### TASK DESCRIPTION
Answer with one number: the count of lines in the listing below that hold the word "المؤرخ".

____________

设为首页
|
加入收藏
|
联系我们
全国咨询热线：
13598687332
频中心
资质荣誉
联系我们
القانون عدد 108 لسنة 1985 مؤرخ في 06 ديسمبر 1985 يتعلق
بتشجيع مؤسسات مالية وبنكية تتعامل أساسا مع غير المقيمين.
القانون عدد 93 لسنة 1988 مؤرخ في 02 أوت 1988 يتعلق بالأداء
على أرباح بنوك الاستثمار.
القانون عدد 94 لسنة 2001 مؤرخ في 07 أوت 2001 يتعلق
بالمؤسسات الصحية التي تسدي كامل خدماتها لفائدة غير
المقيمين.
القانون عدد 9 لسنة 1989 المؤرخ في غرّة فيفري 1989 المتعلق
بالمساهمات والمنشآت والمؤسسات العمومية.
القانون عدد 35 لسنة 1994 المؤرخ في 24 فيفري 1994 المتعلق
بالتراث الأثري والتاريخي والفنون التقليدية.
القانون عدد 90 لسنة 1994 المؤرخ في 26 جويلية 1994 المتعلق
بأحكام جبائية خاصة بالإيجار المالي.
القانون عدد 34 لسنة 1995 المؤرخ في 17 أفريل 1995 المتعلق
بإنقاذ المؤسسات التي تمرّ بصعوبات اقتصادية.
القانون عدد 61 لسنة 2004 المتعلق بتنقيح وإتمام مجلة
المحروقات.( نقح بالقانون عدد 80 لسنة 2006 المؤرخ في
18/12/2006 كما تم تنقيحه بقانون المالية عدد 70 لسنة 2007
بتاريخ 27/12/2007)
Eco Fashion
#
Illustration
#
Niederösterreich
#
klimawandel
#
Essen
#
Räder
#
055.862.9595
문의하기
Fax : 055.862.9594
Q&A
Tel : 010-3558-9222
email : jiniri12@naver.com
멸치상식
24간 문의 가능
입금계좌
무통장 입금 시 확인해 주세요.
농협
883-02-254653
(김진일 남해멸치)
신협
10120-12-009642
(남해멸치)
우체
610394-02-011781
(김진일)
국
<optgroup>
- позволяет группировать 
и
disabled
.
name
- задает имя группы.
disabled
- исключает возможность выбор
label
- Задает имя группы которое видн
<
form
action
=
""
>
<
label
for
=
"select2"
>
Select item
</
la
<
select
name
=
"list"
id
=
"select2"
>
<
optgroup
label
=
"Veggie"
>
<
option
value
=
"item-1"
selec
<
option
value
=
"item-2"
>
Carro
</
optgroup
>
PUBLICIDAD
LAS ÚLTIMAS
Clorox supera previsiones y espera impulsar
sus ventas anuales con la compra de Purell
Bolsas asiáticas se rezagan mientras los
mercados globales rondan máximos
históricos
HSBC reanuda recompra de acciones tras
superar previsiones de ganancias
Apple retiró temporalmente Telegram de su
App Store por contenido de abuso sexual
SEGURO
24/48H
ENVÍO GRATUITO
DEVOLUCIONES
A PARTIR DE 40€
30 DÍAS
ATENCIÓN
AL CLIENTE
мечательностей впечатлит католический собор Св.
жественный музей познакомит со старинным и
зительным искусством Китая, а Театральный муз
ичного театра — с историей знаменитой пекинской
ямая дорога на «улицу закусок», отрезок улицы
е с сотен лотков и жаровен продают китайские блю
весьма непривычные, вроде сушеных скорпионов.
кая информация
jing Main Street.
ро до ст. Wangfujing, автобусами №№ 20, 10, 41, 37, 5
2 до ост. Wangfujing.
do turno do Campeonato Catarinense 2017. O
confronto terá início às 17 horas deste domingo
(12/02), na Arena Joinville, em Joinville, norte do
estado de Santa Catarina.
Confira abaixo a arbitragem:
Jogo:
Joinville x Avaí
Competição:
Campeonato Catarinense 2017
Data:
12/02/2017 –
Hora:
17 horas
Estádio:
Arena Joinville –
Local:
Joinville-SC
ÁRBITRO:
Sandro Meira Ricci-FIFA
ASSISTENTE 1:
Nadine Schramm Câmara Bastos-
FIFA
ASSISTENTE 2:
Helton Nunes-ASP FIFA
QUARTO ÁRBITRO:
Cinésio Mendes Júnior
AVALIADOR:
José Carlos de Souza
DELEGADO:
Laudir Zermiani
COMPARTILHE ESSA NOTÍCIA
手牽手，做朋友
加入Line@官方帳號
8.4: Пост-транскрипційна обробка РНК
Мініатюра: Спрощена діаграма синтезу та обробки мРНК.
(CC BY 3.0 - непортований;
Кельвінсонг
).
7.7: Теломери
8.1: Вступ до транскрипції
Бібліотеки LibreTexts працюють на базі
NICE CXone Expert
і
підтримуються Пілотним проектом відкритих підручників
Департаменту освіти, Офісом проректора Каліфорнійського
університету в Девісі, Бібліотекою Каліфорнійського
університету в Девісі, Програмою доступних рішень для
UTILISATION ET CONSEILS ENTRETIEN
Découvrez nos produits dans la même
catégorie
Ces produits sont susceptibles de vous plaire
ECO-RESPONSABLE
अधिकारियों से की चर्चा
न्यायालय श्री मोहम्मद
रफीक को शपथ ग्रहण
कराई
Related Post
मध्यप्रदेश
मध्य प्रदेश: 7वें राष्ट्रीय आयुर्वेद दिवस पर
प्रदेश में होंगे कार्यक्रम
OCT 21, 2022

____________

### EXPECTED OUTPUT
5